Międzynarodowy Fundusz Walutowy drastycznie podniósł prognozę inflacji w Polsce. W 2020 r. ceny nad Wisłą mają rosnąć najszybciej w Unii Europejskiej. Taka sytuacja ma się utrzymać aż do 2023 r.
Jeszcze w kwietniu MFW prognozował, że inflacja w Polsce będzie w kolejnych latach nieznacznie przyspieszała, ale do 2024 r. nie zdoła dobić do poziomu 2,5 proc. - celu inflacyjnego Narodowego Banku Polskiego. Prognoza z października jest już kompletnie inna - inflacja nad Wisłą ma sięgnąć w przyszłym roku 3,5 proc., a następnie powoli spadać, dopiero w 2024 r. poniżej 3 proc.
(Bankier.pl na podstawie danych MFW)
Tak drastyczna podwyżka (o niemal 1,6 p.proc. w 2020 r.!) sprawiła, że w przyszłym roku inflacja w Polsce ma być na najwyższym poziomie spośród wszystkich krajów członkowskich Unii Europejskiej.

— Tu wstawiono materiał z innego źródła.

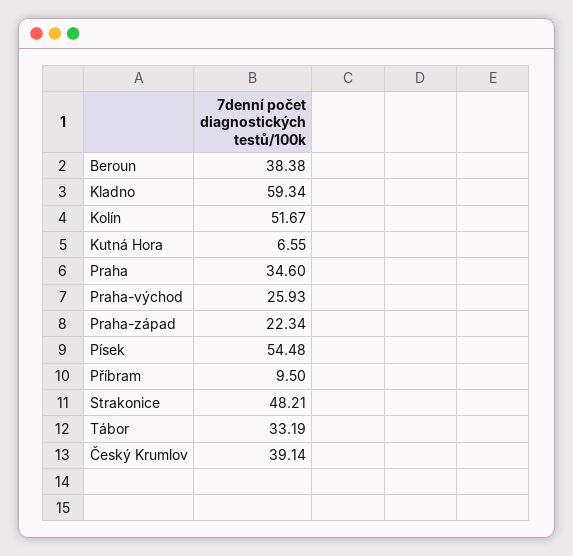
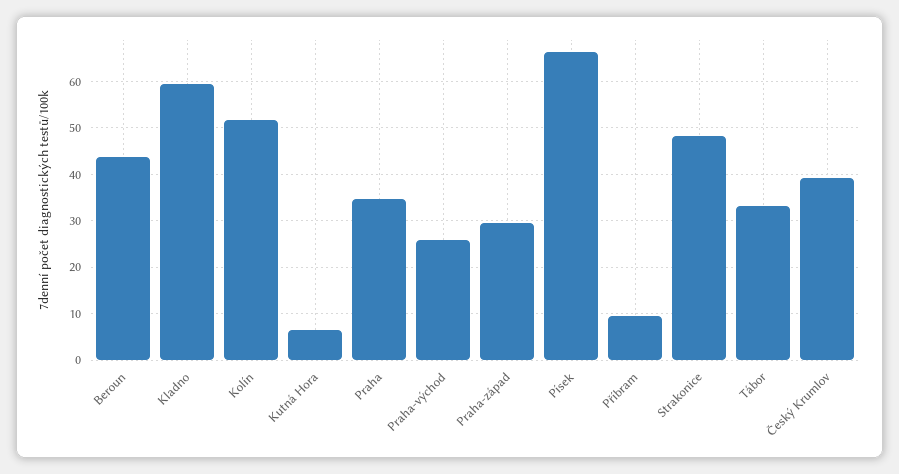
  {
-   "Beroun": 38.38,
+   "Beroun": 44,
    "Kladno": 59.34,
    "Kolín": 51.67,
    "Kutná Hora": 6.55,
    "Praha": 34.6,
    "Praha-východ": 25.93,
-   "Praha-západ": 22.34,
+   "Praha-západ": 30,
-   "Písek": 54.48,
+   "Písek": 66,
    "Příbram": 9.5,
    "Strakonice": 48.21,
    "Tábor": 33.19,
    "Český Krumlov": 39.14
  }

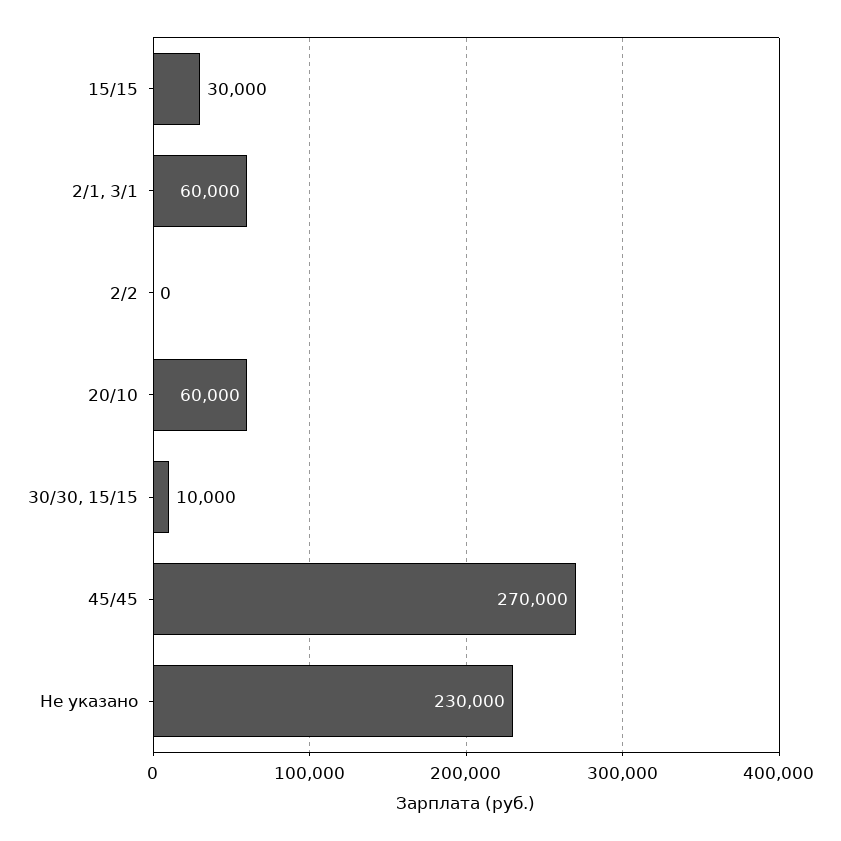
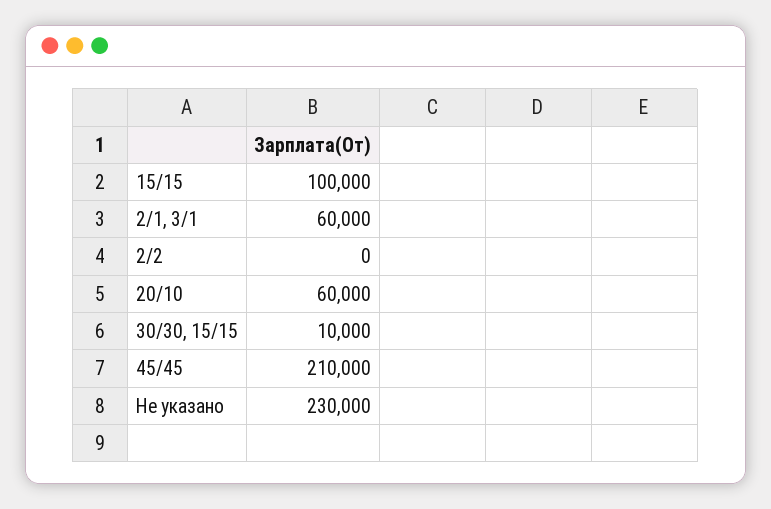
  {
-   "15/15": 30000,
+   "15/15": 100000,
    "2/1, 3/1": 60000,
    "2/2": 0,
    "20/10": 60000,
    "30/30, 15/15": 10000,
-   "45/45": 270000,
+   "45/45": 210000,
    "Не указано": 230000
  }

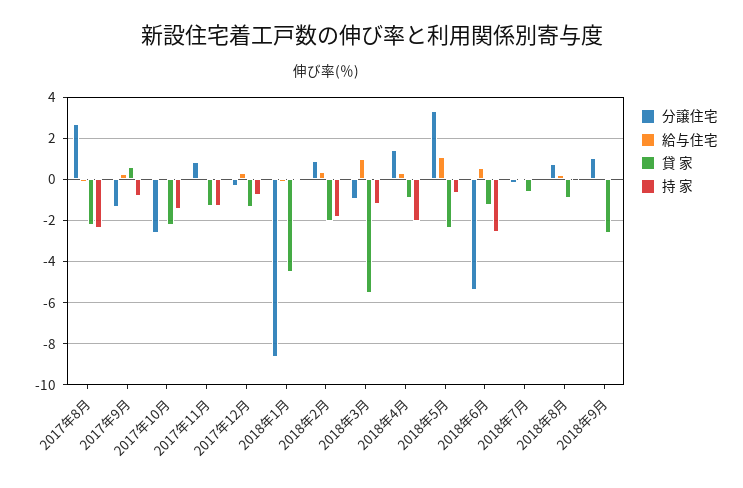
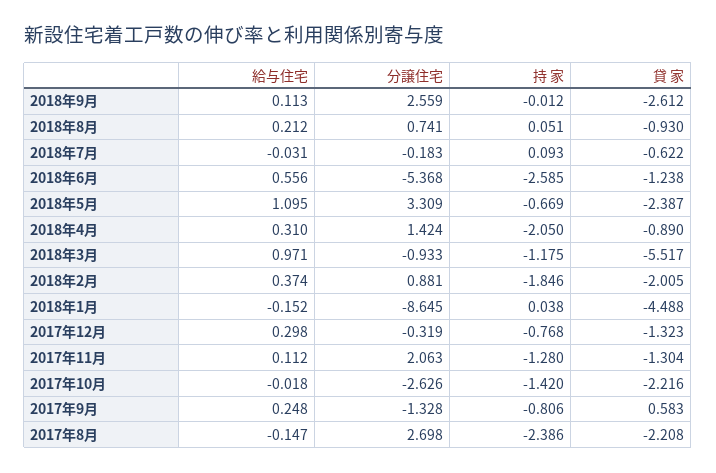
  {
    "分譲住宅": {
      "2017年8月": 2.698,
      "2017年9月": -1.328,
      "2017年10月": -2.626,
-     "2017年11月": 1,
+     "2017年11月": 2.063,
      "2017年12月": -0.319,
      "2018年1月": -8.645,
      "2018年2月": 0.881,
      "2018年3月": -0.933,
      "2018年4月": 1.424,
      "2018年5月": 3.309,
      "2018年6月": -5.368,
      "2018年7月": -0.183,
      "2018年8月": 0.741,
-     "2018年9月": 1
+     "2018年9月": 2.559
    },
    "給与住宅": {
      "2017年8月": -0.147,
      "2017年9月": 0.248,
      "2017年10月": -0.018,
      "2017年11月": 0.112,
      "2017年12月": 0.298,
      "2018年1月": -0.152,
      "2018年2月": 0.374,
      "2018年3月": 0.971,
      "2018年4月": 0.31,
      "2018年5月": 1.095,
      "2018年6月": 0.556,
      "2018年7月": -0.031,
      "2018年8月": 0.212,
      "2018年9月": 0.113
    },
    "貸 家": {
      "2017年8月": -2.208,
      "2017年9月": 0.583,
      "2017年10月": -2.216,
      "2017年11月": -1.304,
      "2017年12月": -1.323,
      "2018年1月": -4.488,
      "2018年2月": -2.005,
      "2018年3月": -5.517,
      "2018年4月": -0.89,
      "2018年5月": -2.387,
      "2018年6月": -1.238,
      "2018年7月": -0.622,
      "2018年8月": -0.93,
      "2018年9月": -2.612
    },
    "持 家": {
      "2017年8月": -2.386,
      "2017年9月": -0.806,
      "2017年10月": -1.42,
      "2017年11月": -1.28,
      "2017年12月": -0.768,
      "2018年1月": 0.038,
      "2018年2月": -1.846,
      "2018年3月": -1.175,
      "2018年4月": -2.05,
      "2018年5月": -0.669,
      "2018年6月": -2.585,
      "2018年7月": 0.093,
      "2018年8月": 0.051,
      "2018年9月": -0.012
    }
  }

(Bankier.pl na podstawie danych MFW)
Co gorsza, taka sytuacja ma się utrzymać aż do 2023 r., dopiero w kolejnym roku ponownie wyprzedzą nas Węgrzy.
Prognoza inflacji w wybranych krajach UE
2019 2020 2021 2022 2023 2024
Polska 2,407 3,498 3,426 3,3 3,1 2,85
Węgry 3,367 3,36 3,271 2,971 3,05 3,003
Rumunia 4,166 3,272 2,892 2,549 2,549 2,549
Łotwa 2,996 2,587 2,309 2,188 2,181 2,191
Estonia 2,5 2,4 2,3 2,2 2,1 2,1
Źródło: MFW, World Economic Outlook
Pocieszenia możemy szukać w innych prognozach MFW i samej ich specyfice. Fundusz podwyższył prognozę wzrostu PKB Polski w 2020 r. do 4 proc. z 3,8 proc. O ile w tym roku mamy być na trzecim miejscu w UE pod względem tempa wzrostu gospodarczego - uwzględniając Irlandię i Maltę - to w przyszłym wyprzedzą nas jeszcze tylko Węgrzy. Dobra sytuacja dla pracowników ma się również utrzymać na polskim rynku pracy, gdzie bezrobocie ma pozostać na poziomie 3,8 proc.
Nie ma się zatem co dziwić, że inflacja nad Wisłą będzie wyższa niż choćby na zachodzie czy południu UE - to typowe, że ceny rosną szybciej w krajach prężniej się rozwijających, a wolniej albo wcale - w państwach rozwiniętych, gdzie wzrost PKB jest niższy (choć oczywiście bywają wyjątki od tej reguły). Ponadto, prognozy MFW charakteryzują się pewną liniowością i wydają się mocno zależne od ostatnich odczytów wskaźników. A akurat inflacja w Polsce w ostatnim czasie wyraźnie przyspieszyła, a Fundusz nie korzystał zapewne z danych wrześniowych, które pokazały spowolnienie tempa wzrostu cen.